How to prepare yourself for HR analytics

You are here:
How to prepare yourself for HR analytics

Over the past years I have written some articles that have been generating a fair amount of interest. (And I’m honored by that).

Some of that interest has resulted in requests for informal mentoring as well along with questions of ‘how do I get started’ in the field of People/HR Analytics? And how do I prepare myself? This article answers all of your questions.

Of course no journey into HR analytics is the same. However, I think there are several things that help in preparing oneself for this field. They are listed in summary below, and are expanded on in the rest of this blog article.

  1. Start with a good foundational definition.
  2. Become familiar with the basic building blocks of People/HR Analytics.
  3. Read, network, and get hands on practice.

Start with A Good ‘Foundational’ Definition

This is important for at least one primary reason.

Depending on how you define People/HR Analytics will determine what you pay attention to in your learning and what you concentrate on. If you look askance at any Google search on People Analytics or HR Analytics you will find an incredible number of links on this subject including many books on this – probably too many in a lifetime ;-).

Many will cover HR metrics and scorecards.

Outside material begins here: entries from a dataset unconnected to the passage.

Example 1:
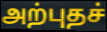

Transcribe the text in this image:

அற்புதச்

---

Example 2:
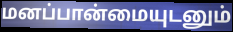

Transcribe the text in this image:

மனப்பான்மையுடனும்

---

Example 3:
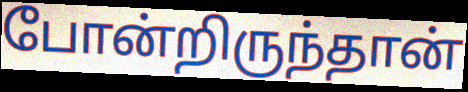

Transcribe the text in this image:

போன்றிருந்தான்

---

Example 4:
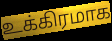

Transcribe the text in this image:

உக்கிரமாக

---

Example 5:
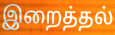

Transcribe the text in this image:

இறைத்தல்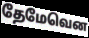
தேமேவெனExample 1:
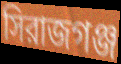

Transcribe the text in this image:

সিরাজগঞ্জ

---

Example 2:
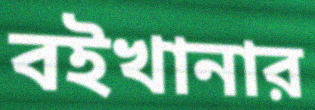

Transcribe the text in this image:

বইখানার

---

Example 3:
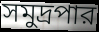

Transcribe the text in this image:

সমুদ্রপার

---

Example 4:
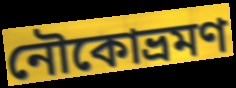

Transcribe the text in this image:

নৌকোভ্রমণ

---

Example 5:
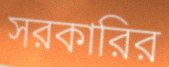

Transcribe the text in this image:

সরকারির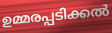
ഉമ്മരപ്പടിക്കൽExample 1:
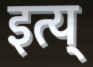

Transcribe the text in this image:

इत्य्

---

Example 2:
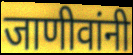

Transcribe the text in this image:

जाणीवांनी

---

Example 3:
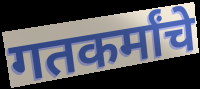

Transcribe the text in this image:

गतकर्मांचे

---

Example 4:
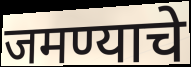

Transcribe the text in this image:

जमण्याचे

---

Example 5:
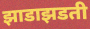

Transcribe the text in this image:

झाडाझडती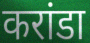
करांडा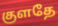
குளதே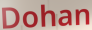
Dohan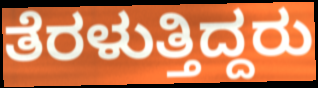
ತೆರಳುತ್ತಿದ್ದರು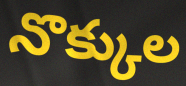
నొక్కులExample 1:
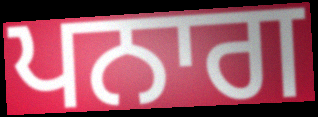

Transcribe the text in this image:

ਪਨਾਗ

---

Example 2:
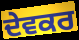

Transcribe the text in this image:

ਦੇਵਕਰ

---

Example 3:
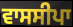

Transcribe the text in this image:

ਵਾਸਸੀਪਾ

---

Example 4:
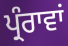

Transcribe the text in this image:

ਪ੍ਰੰਰਾਵਾਂ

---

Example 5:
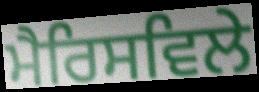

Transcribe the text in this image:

ਮੈਰਿਸਵਿਲੇ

These ARE important. To me personally, a lot of where we are today in People/HR analytics comes from those historical roots and are still part of the picture. If ‘you’ see People/HR analytics as ‘just that’ then that’s what your concentration for preparation will be based on, and you might be tempted to leave it at that.

Related (free) resource ahead! Continue reading below ↓

51 HR Metrics cheat sheet

Data-driven HR starts by implementing relevant HR metrics. Download the FREE cheat sheet with 51 HR Metrics

The problem with metrics and scorecards is that, in and of themselves, they don’t necessarily guarantee any action or decision making (if warranted). They can be fundamental building blocks in People/HR analytics, but by themselves are an incomplete picture.

A more complete picture in found at what seems to be at the heart of any ‘analytics’ endeavor-regardless of context- being ‘data driven’. And being ‘data driven’ for a purpose- that of decision making and taking action where warranted. This is very much consistent with Dr. John Sullivan’s comments on People Analytics.

The general theme seems to be ‘HR ‘data driven’ decision making and management’.

Wanting answers to the business questions and their HR implications, or HR issues affecting the business bottom line and basing these on what our data is telling us -so that our decision and actions are as informed as possible, is at the heart of what People/HR Analytics is about and provides a ‘more complete’ picture/definition.

If you accept that definition, your concentration on your preparation will take you into HR metrics and scorecards – yes – but it will require you to prepare yourself in many other areas as well.

So having good foundational definitions is important because it will affect your subsequent preparation choices. It’s your choice. Currently, my opinion as a result is, that ‘data driven’ HR decision making serves as a great foundational base. It recognizes the historical roots of HR analytics, but also demands more of us going forward.

I share this because when any field is relatively new, terminology can often be thrown around inconsistently leading to a lot of confusion. Many years ago I read a comment/thought that said: any discipline will rise or fall based on the reliability and validity on which its observations are based. A sobering thought. I want People/HR Analytics to transform the way Human Resources management is conducted and practiced-that all our decisions come as a result of being data driven. Our organization deserve no less.

Become familiar with the basic building blocks of People/HR Analytics


If you accept the above foundational definition, then there at least 5 major building blocks of skills to support development and preparation in this area:

  1. Knowledge of HR and HR functions and business processes
  2. Knowledge of Information technology with respect to data warehousing, data retrieval, and human resource information systems typical content
  3. Knowledge of business statistical analysis – particularly with respect to HR data, HR questions, HR problems, and HR measurement and metrics.
  4. Knowledge of the scope of what’s measurable in the HR context.
  5. Knowledge of the Data Science framework, and how to apply it.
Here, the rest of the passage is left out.